Jangmi

In late February or early March, I walked across the frozen Tumen River toward a man from China, ready to give my unborn child a different life. I walked with the eyes of men and women following me from both sides of the shore. I was hopeful though the riverbanks were still hoary with the remaining snow.

A North Korean border patrol who the man from China had bribed followed me across. There were broad, dark patches where the ice looked as thin as glass, but I was from a border town. I had smuggled goods in and out since I was fourteen and knew how to read the river. I looped around where the ice became dangerously clear until I was standing in the center of the frozen river and facing the man from China. He had an eager smile and a small head—he was small everywhere, it seemed—and he limped slowly forward as if needing my permission to come closer. With every step his left leg swung out rigidly in a semicircle until we faced each other. He was nervous; his right foot kept making circles on the ice behind him like a ballerina.
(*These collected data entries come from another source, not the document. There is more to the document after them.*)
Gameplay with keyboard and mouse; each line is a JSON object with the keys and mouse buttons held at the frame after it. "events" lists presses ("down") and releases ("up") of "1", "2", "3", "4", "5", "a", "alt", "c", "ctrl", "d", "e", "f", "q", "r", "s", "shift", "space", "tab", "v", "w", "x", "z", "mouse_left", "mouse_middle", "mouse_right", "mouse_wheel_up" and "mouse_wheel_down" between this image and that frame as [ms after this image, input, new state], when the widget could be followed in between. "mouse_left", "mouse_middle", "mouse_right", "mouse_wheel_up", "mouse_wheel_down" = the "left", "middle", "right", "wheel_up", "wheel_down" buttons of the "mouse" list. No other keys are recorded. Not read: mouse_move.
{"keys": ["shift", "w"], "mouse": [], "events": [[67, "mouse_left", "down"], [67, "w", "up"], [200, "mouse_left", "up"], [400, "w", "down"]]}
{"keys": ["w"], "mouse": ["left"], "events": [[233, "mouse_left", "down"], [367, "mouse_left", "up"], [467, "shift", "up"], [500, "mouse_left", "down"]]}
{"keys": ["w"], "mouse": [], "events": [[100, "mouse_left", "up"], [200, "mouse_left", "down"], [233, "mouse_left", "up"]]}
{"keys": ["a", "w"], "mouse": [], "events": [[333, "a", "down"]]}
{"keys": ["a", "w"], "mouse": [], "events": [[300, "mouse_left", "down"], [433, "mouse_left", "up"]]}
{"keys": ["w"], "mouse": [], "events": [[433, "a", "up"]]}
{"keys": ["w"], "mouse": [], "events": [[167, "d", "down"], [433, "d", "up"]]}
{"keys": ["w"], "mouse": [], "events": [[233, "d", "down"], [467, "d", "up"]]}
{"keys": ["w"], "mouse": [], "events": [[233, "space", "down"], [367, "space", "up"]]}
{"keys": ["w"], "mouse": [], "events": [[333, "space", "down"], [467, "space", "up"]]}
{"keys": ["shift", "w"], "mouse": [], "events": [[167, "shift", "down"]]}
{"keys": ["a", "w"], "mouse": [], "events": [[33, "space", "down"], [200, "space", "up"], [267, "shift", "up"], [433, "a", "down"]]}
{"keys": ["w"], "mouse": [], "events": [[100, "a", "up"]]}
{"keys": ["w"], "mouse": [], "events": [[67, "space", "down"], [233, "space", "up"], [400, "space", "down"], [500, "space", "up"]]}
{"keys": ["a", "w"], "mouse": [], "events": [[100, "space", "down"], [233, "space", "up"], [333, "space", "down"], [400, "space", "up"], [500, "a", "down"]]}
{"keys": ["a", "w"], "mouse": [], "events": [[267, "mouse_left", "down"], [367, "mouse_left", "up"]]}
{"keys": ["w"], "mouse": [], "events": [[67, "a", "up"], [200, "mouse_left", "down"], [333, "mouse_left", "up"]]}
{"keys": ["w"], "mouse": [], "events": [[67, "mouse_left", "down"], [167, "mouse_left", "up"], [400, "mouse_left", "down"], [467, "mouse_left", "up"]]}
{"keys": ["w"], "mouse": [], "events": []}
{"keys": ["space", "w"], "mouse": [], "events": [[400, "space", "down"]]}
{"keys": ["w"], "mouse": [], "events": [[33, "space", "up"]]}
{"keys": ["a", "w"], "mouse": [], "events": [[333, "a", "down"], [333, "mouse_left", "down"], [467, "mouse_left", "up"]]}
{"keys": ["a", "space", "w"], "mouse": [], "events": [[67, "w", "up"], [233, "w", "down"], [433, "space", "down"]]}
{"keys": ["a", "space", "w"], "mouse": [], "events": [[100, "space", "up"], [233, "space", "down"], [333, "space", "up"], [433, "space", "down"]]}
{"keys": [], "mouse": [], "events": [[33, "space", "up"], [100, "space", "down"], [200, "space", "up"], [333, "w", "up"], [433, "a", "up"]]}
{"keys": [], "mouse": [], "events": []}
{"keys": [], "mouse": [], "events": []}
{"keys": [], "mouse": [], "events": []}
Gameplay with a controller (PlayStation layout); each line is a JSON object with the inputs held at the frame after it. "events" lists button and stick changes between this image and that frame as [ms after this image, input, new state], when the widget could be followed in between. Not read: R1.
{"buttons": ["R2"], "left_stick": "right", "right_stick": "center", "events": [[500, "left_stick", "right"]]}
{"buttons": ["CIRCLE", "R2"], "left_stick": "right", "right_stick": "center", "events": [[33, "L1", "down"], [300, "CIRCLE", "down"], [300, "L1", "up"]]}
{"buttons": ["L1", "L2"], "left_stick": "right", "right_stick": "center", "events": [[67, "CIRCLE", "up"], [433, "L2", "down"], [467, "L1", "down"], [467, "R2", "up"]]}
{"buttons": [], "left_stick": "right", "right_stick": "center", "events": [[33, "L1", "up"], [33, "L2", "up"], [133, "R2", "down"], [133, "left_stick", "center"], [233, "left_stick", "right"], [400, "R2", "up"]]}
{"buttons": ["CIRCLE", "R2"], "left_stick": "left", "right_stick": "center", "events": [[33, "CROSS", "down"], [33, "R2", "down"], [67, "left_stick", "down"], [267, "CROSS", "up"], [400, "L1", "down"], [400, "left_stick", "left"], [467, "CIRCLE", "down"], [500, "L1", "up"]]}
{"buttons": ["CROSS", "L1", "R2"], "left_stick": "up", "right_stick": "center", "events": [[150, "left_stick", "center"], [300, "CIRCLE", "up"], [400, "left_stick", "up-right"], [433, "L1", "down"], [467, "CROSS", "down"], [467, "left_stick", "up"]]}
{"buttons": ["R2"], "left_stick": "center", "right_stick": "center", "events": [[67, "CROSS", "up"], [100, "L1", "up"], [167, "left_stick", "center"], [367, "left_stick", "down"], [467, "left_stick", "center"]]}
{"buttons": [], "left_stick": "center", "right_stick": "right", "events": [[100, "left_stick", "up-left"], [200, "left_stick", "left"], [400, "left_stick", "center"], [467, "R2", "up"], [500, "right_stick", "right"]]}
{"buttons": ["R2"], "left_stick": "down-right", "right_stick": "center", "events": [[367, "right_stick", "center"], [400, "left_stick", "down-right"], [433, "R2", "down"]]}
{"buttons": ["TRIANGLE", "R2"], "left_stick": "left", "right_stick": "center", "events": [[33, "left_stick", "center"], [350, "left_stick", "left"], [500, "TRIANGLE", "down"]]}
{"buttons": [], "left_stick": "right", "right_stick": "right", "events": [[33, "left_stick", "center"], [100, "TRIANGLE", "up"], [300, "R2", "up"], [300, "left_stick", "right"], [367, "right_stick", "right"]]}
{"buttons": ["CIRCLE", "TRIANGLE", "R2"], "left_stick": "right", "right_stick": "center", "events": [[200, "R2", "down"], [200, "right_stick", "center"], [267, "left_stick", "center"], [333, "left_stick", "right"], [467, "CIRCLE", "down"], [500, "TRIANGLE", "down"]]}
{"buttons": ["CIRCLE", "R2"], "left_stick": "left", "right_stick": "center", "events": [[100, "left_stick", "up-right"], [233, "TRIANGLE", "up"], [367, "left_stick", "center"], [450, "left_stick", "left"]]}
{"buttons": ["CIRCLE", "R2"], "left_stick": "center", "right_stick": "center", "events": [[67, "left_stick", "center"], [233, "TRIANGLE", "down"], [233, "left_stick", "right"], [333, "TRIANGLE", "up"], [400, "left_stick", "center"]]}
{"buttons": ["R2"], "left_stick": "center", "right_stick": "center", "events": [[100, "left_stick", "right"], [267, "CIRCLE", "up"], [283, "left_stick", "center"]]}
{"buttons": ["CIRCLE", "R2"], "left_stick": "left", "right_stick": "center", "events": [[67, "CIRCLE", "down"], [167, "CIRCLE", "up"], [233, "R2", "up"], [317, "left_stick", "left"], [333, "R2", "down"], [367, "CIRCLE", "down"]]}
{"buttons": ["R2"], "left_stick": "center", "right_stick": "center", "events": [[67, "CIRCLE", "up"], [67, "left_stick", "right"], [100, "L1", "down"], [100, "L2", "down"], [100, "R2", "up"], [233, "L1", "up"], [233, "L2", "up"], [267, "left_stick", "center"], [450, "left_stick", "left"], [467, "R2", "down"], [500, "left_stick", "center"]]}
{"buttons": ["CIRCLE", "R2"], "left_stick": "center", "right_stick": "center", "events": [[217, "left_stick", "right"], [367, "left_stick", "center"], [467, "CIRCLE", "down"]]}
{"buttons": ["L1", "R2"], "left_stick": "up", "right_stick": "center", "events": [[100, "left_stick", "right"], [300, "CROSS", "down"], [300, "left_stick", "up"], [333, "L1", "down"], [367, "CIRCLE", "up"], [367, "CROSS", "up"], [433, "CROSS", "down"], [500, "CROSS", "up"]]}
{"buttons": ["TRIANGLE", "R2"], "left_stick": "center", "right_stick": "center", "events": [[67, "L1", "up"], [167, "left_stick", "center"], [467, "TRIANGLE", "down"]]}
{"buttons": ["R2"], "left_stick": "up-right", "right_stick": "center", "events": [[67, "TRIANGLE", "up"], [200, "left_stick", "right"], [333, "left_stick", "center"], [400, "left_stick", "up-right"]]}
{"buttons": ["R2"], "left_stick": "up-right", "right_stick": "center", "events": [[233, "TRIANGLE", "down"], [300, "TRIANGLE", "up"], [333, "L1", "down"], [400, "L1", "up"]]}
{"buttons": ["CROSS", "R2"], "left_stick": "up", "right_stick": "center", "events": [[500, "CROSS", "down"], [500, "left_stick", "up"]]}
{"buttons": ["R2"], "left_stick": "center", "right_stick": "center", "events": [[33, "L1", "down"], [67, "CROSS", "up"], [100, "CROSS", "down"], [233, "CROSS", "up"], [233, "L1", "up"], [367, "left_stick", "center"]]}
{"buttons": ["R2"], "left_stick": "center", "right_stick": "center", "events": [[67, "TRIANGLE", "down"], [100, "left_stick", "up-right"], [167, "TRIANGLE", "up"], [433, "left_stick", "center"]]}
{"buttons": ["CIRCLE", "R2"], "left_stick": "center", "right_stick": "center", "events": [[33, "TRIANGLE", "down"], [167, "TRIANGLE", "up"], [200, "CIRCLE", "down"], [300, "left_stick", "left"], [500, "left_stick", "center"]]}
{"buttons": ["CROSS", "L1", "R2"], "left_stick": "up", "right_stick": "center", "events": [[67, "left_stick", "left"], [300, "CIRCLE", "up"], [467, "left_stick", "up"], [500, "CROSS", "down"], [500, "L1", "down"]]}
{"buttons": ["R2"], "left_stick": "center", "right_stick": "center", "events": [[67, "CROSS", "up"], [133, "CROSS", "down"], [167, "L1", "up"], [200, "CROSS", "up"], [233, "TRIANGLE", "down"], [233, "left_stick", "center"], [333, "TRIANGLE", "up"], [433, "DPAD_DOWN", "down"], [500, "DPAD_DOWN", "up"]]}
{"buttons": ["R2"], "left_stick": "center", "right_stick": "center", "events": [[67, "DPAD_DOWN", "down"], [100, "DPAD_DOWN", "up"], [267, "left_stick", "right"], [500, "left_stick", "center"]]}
This man named Seongsik said, “You really do believe me now, don’t you? I’m a person who can make these kinds of meetings happen. I know everyone, and everyone knows me. Money? Who needs money? You need connections.”

He tore skin from his lower lip with his teeth. He wanted my approval, the way he repeated himself made that clear. But we didn’t have much time so I interrupted him.

“I learn fast,” I said. “I’ll learn anything you want.” I shut my eyes tight so I wouldn’t have to look at him.

When I opened them, he was still shyly taking me in. The shy ones were the worst, hard to read.

“Why do you want to leave?” he asked, as if half my country, the country of his ancestors, didn’t dream of living differently.

I was so nervous that my fingers dug arcs into my palms. “There are no good men in my country.”

He brightened as I’d intended. “I’m a good man, I promise.” While the border guard smoked an imported cigarette from the many cases I’d given him to keep him happy, the Chinese man and I hurried through the ten minutes of time we had to talk—the courting time that he had bought for us.

Money was a symbol, a disease that infected our country. I was eight when the famine changed everything. After the government rations stopped and the crops were flooded and destroyed year after year, I didn’t follow rules; I stole and bartered and learned quickly, and I survived. But when the government devalued our money and made our savings worthless, all my work became nothing at all. There was no present, and the future looked even worse. Then my monthly bleeding stopped, and I realized I was pregnant.